NSA provided key to finding Paris attack suspect

The National Security Agency (NSA) provided critical intelligence to Belgian officials that led to the arrest of suspected Paris terrorist Salah Abdeslam, according to a report on Monday.

Two Belgian officials told BuzzFeed News that the U.S. agency was called in to gather data about the cellphones of people attending the funeral of another Paris attacker in March, which eventually led officials to Abdeslam.

{mosads}“As Edward Snowden has so helpfully explained to everyone, the NSA are the best at signal intercepts,” one security official told BuzzFeed.

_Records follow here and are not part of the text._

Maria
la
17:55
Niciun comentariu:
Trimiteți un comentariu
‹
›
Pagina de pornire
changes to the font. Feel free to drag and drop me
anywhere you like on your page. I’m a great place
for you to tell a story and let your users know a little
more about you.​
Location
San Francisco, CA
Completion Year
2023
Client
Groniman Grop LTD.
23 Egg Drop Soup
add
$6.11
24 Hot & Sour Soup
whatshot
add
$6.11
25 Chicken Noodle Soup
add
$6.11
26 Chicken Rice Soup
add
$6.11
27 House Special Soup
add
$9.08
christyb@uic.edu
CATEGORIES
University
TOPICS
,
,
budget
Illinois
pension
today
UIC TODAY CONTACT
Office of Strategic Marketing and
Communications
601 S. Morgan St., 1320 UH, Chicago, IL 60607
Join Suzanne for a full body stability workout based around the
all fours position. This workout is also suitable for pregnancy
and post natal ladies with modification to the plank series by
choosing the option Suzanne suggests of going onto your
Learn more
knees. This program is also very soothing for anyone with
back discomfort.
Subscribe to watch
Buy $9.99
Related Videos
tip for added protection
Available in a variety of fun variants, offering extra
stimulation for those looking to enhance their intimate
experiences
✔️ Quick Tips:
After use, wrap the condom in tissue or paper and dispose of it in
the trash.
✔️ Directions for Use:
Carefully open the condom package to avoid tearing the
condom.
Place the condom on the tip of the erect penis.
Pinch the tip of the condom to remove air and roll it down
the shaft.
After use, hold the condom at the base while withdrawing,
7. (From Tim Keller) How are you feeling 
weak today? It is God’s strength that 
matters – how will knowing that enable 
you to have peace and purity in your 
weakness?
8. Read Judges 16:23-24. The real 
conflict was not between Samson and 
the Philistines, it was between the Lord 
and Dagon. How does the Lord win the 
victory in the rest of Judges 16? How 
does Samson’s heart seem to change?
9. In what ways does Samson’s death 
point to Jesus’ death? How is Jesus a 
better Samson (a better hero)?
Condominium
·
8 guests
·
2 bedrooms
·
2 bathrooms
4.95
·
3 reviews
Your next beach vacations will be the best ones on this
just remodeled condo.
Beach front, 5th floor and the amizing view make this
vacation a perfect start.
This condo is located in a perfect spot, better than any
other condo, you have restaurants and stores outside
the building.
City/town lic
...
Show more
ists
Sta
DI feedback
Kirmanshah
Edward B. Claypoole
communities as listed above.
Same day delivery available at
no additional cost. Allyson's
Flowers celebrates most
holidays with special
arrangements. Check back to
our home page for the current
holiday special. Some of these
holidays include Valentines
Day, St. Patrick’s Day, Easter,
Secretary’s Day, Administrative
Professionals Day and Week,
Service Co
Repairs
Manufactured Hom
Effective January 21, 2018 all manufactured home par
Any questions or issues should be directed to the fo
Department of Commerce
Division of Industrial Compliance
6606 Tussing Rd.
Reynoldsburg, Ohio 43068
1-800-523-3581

Belgian officials called the NSA in to monitor the March funeral of Chakib Akrouh, another terrorist who detonated a suicide vest during a standoff with police days after the Paris attacks, which killed 130 people.

Together, the NSA and Belgian officials “grabbed all the information about all the phones present [at the funeral],” the person said.

The NSA reportedly collected bulk information from the funeral attendees’ phones, such as which numbers they had been in contact with.

The agency singled out one phone in particular, BuzzFeed reported, which belonged to a known associate of Abdeslam who was filming the funeral.

“The guy is filming on a smartphone — that tells us he’s going to send that file to someone, right?” a security service official told BuzzFeed. “We had the NSA hit that phone very hard.”

Abdeslam, the sole surviving suspect of the November violence in Paris, was arrested after a shootout in Brussels in March, and now sits in a Belgian prison.

The NSA did not respond to an inquiry from The Hill about its involvement in the operation.

In recent months, U.S. officials have bemoaned the state of their European counterparts, who they worry are overwhelmed by the influx of extremists who have returned from the headquarters of the Islamic State in Iraq and Syria (ISIS) or follow its preachings from afar.

Abdeslam is believed to have planned to blow himself up along with the other attackers in Paris last November, but then backed out at the last moment. After the massacre in Paris, he fled to Belgium, and was apprehended this March.  

Days later, suspected associates of his in Brussels carried out coordinated attacks across the city, killing more than 30 victims.